A propos de François Baroin

Le maire de Troyes, chiraquien de la première heure, rejette Alain Juppé pour soutenir Nicolas Sarkozy. Beaucoup ont été étonné de sa position eu égard à son parcours politique. C’est simple, Baroin avait été sorti du gouvernement par Alain Juppé Premier ministre, en 1995, sous la présidence de Jacques Chirac, après seulement 6 mois d’exercice. La rancune ne l’a jamais lâché. Ensuite, en 2011, ministre du Budget sous Nicolas Sarkozy, ce dernier lui confie le ministère de l’Économie, n°3 du gouvernement. Poste que briguait, aussi, Bruno Le Maire. Le ralliement de Baroin à Sarkozy s’explique, uniquement,  par des paramètres d’intérêts personnels. Son ralliement à Sarkozy n’est qu’un remerciement appuyé.

Bémol sur l’affaire Bayrou

C’est la seule attaque de Nicolas Sarkozy contre Alain Juppé. Ennemis de 30 ans, Sarkozy et Bayrou ne peuvent se souffrir en peinture. Le maire de Pau ne pouvait que soutenir son homologue de Bordeaux avec lequel il a toujours entretenu des liens cordiaux. Nicolas Sarkozy a trouvé là un moyen de contrer celui qui lui tient tête dans les sondages, en essayant de le discréditer. Crime de lèse-Bayrou.  » Le traitre » a osé dire, en 2012 qu’il voterait Hollande et Nicolas Sarkozy de lui imputer sa défaite. C’est vrai, la ficelle est grosse et Juppé l’a réduite à sa juste valeur en précisant, « Je n’ai rien promis à François Bayrou et il ne m’a rien demandé…..Si je suis élu Président, le Premier ministre sera issu du groupe majoritaire, c’est-à-dire « Les Républicains ».

Tendance

A l’issu du débat, la tendance dans les intentions de vote n’a que très peu bougée.

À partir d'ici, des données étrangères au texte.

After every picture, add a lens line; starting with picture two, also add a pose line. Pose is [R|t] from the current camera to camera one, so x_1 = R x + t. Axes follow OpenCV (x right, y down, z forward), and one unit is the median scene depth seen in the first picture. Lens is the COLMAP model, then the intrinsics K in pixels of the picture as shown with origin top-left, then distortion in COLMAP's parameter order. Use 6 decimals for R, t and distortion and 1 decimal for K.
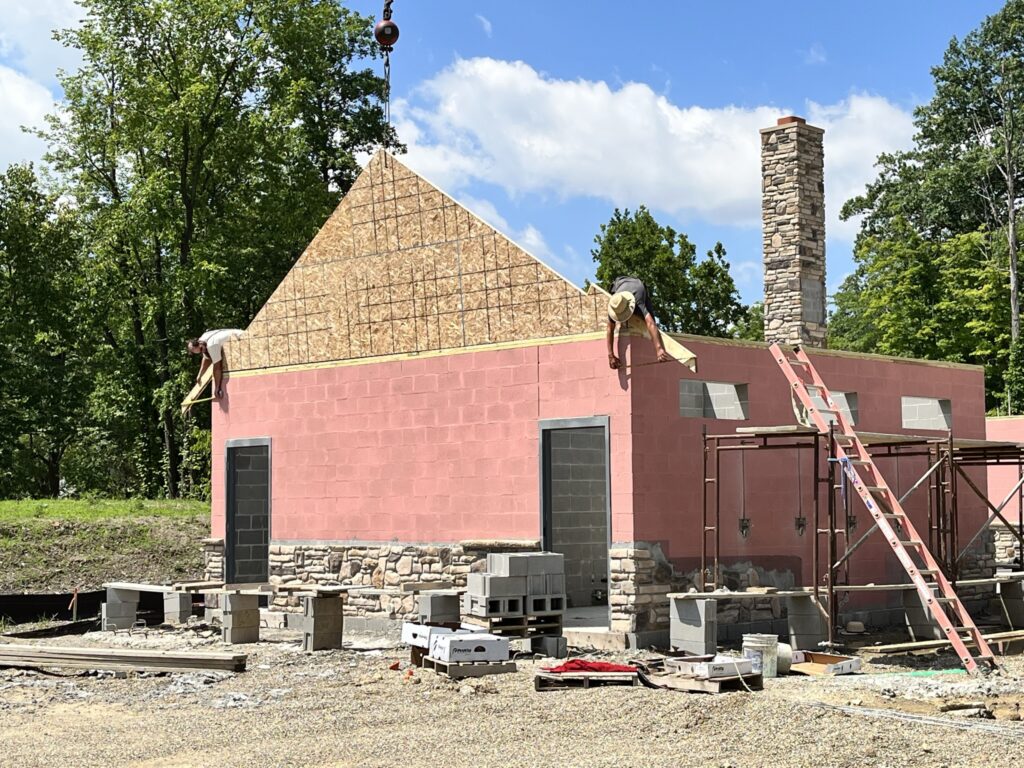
lens RADIAL K [[1584.6, 0, 512.0], [0, 1584.6, 384.0], [0, 0, 1]] dist [0.041116, 0.026510]
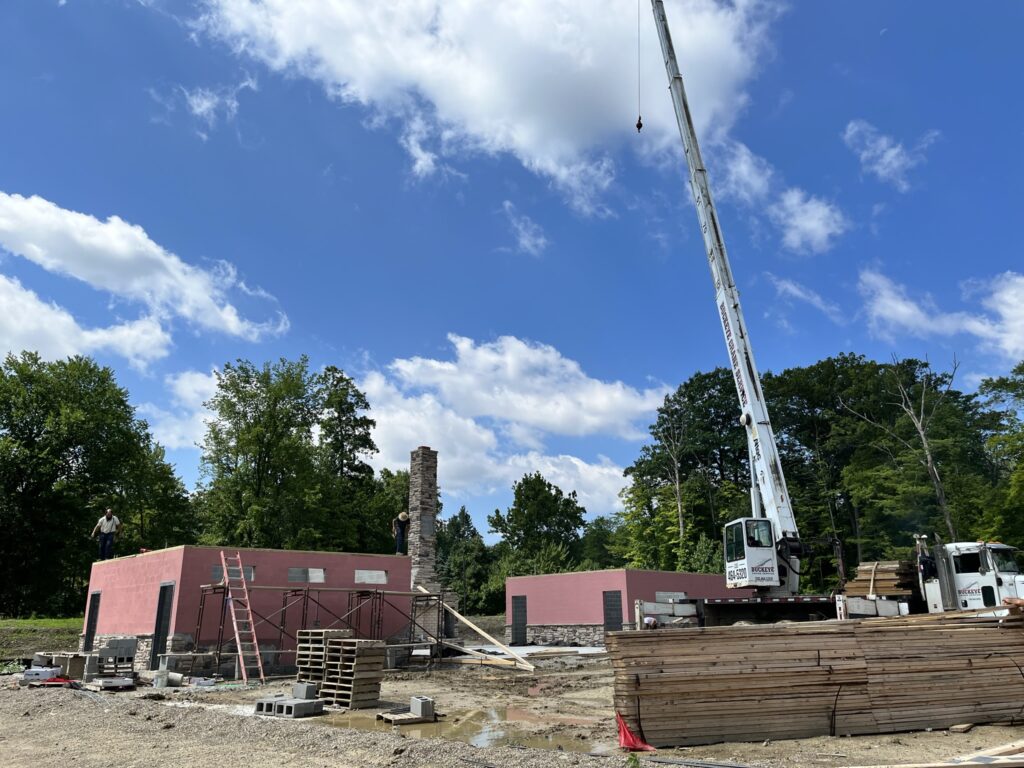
lens RADIAL K [[760.7, 0, 512.0], [0, 760.7, 384.0], [0, 0, 1]] dist [0.067542, -0.094803]
pose [[0.999736, -0.011622, -0.019815, 0.580005], [0.006984, 0.975519, -0.219804, -0.012001], [0.021884, 0.219608, 0.975343, -0.233547]]
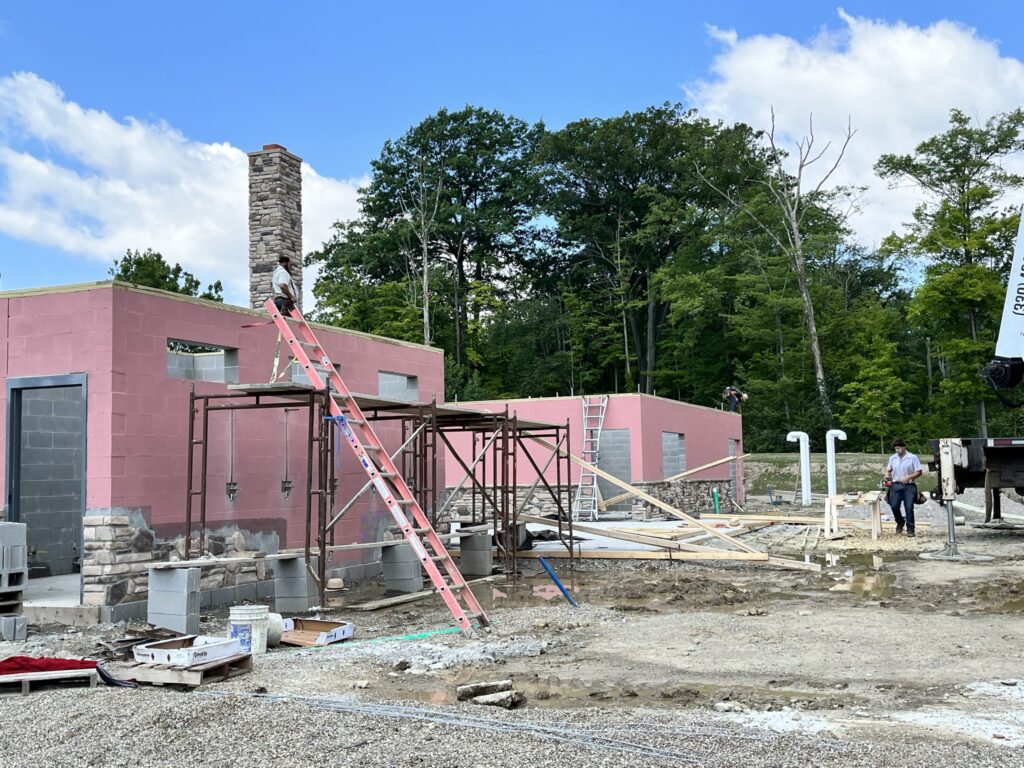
lens RADIAL K [[1147.1, 0, 512.0], [0, 1147.1, 384.0], [0, 0, 1]] dist [0.021476, -0.045317]
pose [[0.925288, 0.019560, 0.378761, 0.033841], [-0.016390, 0.999798, -0.011591, 0.027670], [-0.378911, 0.004517, 0.925422, 0.256320]]
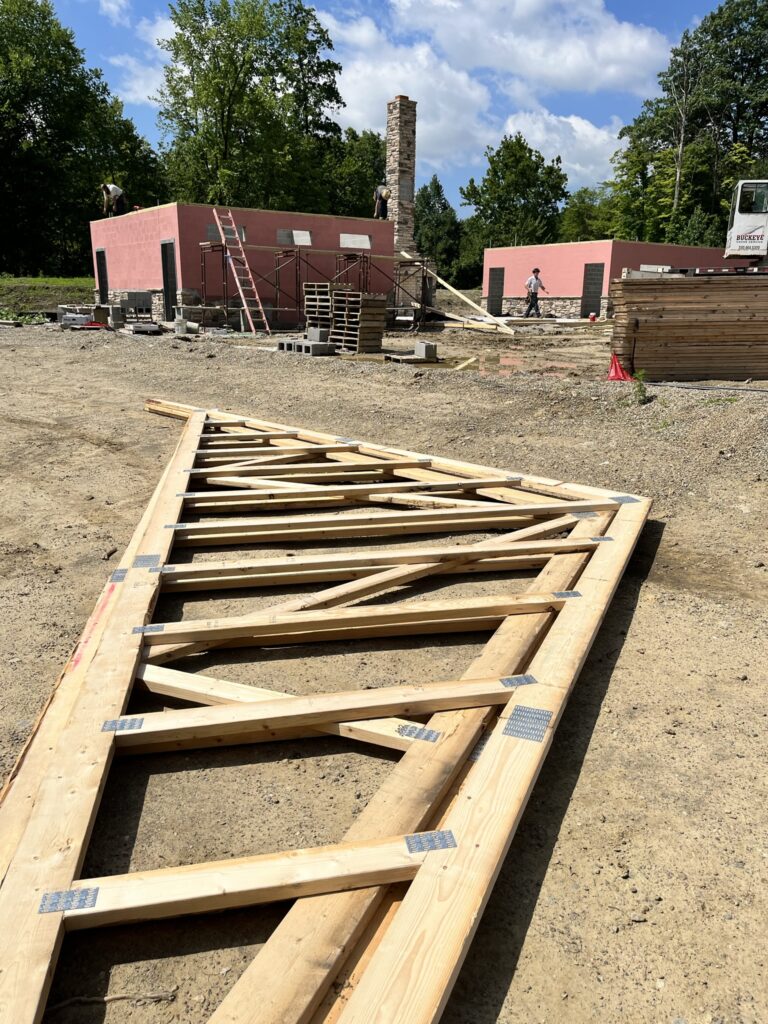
lens RADIAL K [[760.7, 0, 384.0], [0, 760.7, 512.0], [0, 0, 1]] dist [0.067542, -0.094803]
pose [[0.990134, 0.054431, -0.129122, 0.551936], [-0.007088, 0.939749, 0.341792, 0.007950], [0.139946, -0.337504, 0.930863, -0.268390]]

Juppé et Sarkozy conservent leur leadership. François Fillon enregistre une belle remontée et les autres conservent leur positionnement de challengers. A suivre…

Additif, samedi 5 novembre

Depuis 48 heures, des commentateurs, analystes et sondeurs avancent volontiers que si les deux finalistes, pour le second tour, sont Alain Juppé et Nicolas Sarkozy, le report des voix des quatre autres candidats « Les Républicains » se porteront davantage sur Alain Juppé. Pourtant, rien n’est moins sûr. En effet, on ne voit pas Bruno Le Maire, après ses critiques acerbes envers Juppé et Sarkozy, appeler à voter pour l’un ou l’autre finaliste. Mais ce n’est pas l’unique raison. L’autre élément important concerne l’électorat de Bruno Le Maire, plus proche des idées de Nicolas Sarkozy que d’Alain Juppé. Ses électeurs n’auront pas besoin de directives de la part du député de l’Eure. Ils se porteront davantage sur Nicolas Sarkozy. Idem chez les électeurs de Jean-François Copé et de François Fillon. Seuls, les électeurs de Nathalie Kosciusko-Morizet pourraient, majoritairement, se reporter sur Alain Juppé. L’apport des voix, en dehors de celles de son électorat « Les Républicains », qui donnerait la victoire au maire de Bordeaux seront celles d’électeurs centristes. Enfin, l’écart entre Alain Juppé et Nicolas Sarkozy va se resserrer indéniablement, au premier tour. C’est une constante dans le système électoral de la 5ème République.